**DIRECTIONS:**
[a] Switch "thermometer" to "ovulation tests" in the fertility forum thread and write out the passage starting at "Oh and I totally" and ending at "of yourself first!".
[b] Resume the fertility forum thread from the last post shown.

**TEXT UNDER STUDY:**
I am not sure I will continue to work with the RE after this cycle. We just don't really have the money to do tons of stuff, we'll see what happens though. I am open to IUI but I don't seem to have many follicles. I had a dominant one today but I am cd 13 and it was only 15 mm. No positive opk yet. I need a break after this. I will try but not try........KWIM. I feel emotionally spent. I have pretty much been very laid back on my sway. I may start to add back in my prenatal a few times a week. I am eating semi LE friendly as well but not strict!
Oh and I totally hear ya on the weight gain thing.....whenever I have gluten it seems the weight wants to creep in and I am amazed how much I used to eat!! LOL Especially protein and fat!!
Thanks again for your support!:heart::heart:

LacePrincess
May 22nd, 2015, 09:56 PM
((((djmommy))))

Definitely do what you need to do - change RE's, take a break, throw away the thermometer! ;) . You have to take care of yourself first!

This month I'm just not even bothering to think I have any chance at all. But because we have our 'new' plan with Femara and monitoring next cycle, it at least gives me something to look forward to on CD1. Well that, and sushi, LOL.

djmommy
May 23rd, 2015, 09:42 AM
I LOOOOVVVEEEE SUSHI!!!!

Hugs to you Lace!!! XXOO

LacePrincess
May 23rd, 2015, 10:01 AM
*hugs* right back Djmommy!

I need it today. :( Starting AF with another fracking 5 day LP - just what the ever loving HELL is this crap. Very bad day today. There will be sushi and wine tonight.

I have the nasty feeling too that we'll be confronting having to decide on IVF options too, and I have no idea how we're going to afford it either. IF sucks so hard.

djmommy
May 23rd, 2015, 12:17 PM
HUGS!!!
I am sorry the witch came so early! Are you having bloods done? Your hormones may be off since everything your body went through.
Please enjoy your wine, and sushi. You must add chocolate too. (Although I have chocolate daily....I just eat more when AF arrives ...LOL! And I actually enjoyed a few cocktails last time too!!

LacePrincess
May 23rd, 2015, 04:13 PM
HUGS!!!
I am sorry the witch came so early! Are you having bloods done? Your hormones may be off since everything your body went through.
Please enjoy your wine, and sushi. You must add chocolate too. (Although I have chocolate daily....I just eat more when AF arrives ...LOL! And I actually enjoyed a few cocktails last time too!!

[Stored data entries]
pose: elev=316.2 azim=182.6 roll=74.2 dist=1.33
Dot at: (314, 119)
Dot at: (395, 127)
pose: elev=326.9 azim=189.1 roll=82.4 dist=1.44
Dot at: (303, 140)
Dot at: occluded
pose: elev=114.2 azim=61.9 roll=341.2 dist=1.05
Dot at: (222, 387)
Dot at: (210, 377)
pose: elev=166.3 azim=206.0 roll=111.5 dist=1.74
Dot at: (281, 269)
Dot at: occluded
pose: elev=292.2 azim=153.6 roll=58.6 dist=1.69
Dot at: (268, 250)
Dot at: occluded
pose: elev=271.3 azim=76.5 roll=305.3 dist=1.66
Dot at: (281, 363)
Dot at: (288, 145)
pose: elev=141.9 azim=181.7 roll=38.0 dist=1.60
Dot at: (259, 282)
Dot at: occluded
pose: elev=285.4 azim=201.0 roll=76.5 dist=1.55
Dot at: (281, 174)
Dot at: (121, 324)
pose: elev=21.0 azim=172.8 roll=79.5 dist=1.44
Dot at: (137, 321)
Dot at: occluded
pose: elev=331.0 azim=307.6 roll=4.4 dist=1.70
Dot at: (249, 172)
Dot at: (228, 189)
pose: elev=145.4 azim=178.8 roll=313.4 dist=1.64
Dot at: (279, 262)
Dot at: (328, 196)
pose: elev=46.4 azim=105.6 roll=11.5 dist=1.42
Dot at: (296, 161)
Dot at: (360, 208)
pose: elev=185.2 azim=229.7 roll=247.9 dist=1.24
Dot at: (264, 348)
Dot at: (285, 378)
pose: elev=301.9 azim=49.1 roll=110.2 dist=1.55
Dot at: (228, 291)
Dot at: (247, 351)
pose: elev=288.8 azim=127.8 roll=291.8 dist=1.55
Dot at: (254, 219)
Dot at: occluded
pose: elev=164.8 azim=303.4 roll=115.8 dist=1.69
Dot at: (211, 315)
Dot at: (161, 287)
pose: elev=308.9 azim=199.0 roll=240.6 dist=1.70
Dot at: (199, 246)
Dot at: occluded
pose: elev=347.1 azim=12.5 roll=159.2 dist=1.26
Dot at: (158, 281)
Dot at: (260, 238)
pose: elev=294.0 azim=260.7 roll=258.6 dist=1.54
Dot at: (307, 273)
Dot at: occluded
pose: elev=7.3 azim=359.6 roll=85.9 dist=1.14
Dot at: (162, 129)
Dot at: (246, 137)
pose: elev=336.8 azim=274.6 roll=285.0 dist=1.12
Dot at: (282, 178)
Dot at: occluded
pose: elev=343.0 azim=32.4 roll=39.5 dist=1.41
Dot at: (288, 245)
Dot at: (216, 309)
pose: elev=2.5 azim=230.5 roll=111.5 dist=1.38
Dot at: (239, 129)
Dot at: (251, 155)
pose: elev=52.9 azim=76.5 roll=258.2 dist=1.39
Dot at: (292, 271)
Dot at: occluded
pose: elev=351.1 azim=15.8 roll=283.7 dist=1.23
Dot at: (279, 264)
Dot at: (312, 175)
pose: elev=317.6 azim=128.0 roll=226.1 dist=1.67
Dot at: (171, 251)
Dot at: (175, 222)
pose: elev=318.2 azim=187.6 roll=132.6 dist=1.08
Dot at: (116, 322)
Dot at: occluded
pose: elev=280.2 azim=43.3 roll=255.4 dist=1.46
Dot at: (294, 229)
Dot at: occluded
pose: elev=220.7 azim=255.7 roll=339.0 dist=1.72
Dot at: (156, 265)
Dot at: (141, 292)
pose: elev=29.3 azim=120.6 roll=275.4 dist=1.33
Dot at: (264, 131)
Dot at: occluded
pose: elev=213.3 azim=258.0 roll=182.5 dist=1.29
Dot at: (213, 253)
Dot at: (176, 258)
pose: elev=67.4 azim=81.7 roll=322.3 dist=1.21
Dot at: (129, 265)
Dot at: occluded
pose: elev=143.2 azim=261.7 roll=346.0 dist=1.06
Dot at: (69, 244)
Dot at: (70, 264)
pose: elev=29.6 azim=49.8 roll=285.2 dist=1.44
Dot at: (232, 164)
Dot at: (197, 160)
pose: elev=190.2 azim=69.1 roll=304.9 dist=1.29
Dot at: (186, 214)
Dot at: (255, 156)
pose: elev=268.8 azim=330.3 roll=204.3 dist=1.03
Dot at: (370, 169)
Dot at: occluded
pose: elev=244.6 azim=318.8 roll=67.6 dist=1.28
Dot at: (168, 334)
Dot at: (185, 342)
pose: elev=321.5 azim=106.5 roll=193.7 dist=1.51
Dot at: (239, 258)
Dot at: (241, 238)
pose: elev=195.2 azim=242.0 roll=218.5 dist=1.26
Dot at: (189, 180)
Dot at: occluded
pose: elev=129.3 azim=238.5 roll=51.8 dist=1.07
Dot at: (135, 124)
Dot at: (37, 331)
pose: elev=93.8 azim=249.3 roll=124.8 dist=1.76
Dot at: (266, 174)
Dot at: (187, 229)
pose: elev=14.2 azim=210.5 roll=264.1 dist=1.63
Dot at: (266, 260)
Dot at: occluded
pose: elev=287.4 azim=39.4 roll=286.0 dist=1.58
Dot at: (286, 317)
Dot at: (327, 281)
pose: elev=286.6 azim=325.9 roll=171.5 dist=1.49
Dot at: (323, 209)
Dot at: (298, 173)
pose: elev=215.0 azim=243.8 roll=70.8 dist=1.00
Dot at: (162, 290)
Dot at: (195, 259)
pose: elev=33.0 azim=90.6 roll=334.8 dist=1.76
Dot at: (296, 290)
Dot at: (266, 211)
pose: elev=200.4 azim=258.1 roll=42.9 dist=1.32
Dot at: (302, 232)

**EXERCISE ANSWERS:**
[a]
Oh and I totally hear ya on the weight gain thing.....whenever I have gluten it seems the weight wants to creep in and I am amazed how much I used to eat!! LOL Especially protein and fat!!
Thanks again for your support!:heart::heart:

LacePrincess
May 22nd, 2015, 09:56 PM
((((djmommy))))

Definitely do what you need to do - change RE's, take a break, throw away the ovulation tests! ;) . You have to take care of yourself first!

[b]
Oh I have a whole HEAP of all the baseline testing to do alllll over again, LOL. Everything from all the hormones to all the infectious diseases to AMH to AFC. I figured I might as well just get poked once and let them take their gallon all on CD3, LMAO.

But geez of course my stupid period has to show up on a frakking weekend, and I'm not even sure the clinic will return my call before Monday which will be CD3. So annoying having to babysit the phone all weekend now. I'm just gonna show up on Monday if they don't return my call, I swear!

So waiting on sushi now, and beer/wine/champagne/cocktail (whatever is lowest calories, LOL). Also got the Star Wars Origami book to mess around with, and a brand new Lego movie set just for me. Yes I am building LEGO and it's MINE and none of the boys are allowed to help!! So there! :D

djmommy
May 23rd, 2015, 09:18 PM
I think if you can't get a hold of anyone I would definitely show up on Monday. My RE office is open on the weekend for a few hours. It is definitely good that you will be getting everything done again, it will give you a good idea of what to do! I really hope they call you!

I hope you enjoy everything you want to this weekend!!

LacePrincess
May 23rd, 2015, 09:47 PM
Had my sushi, had my boozy spritzer, had my chocolate and had my cake. I'm a happy gal. :)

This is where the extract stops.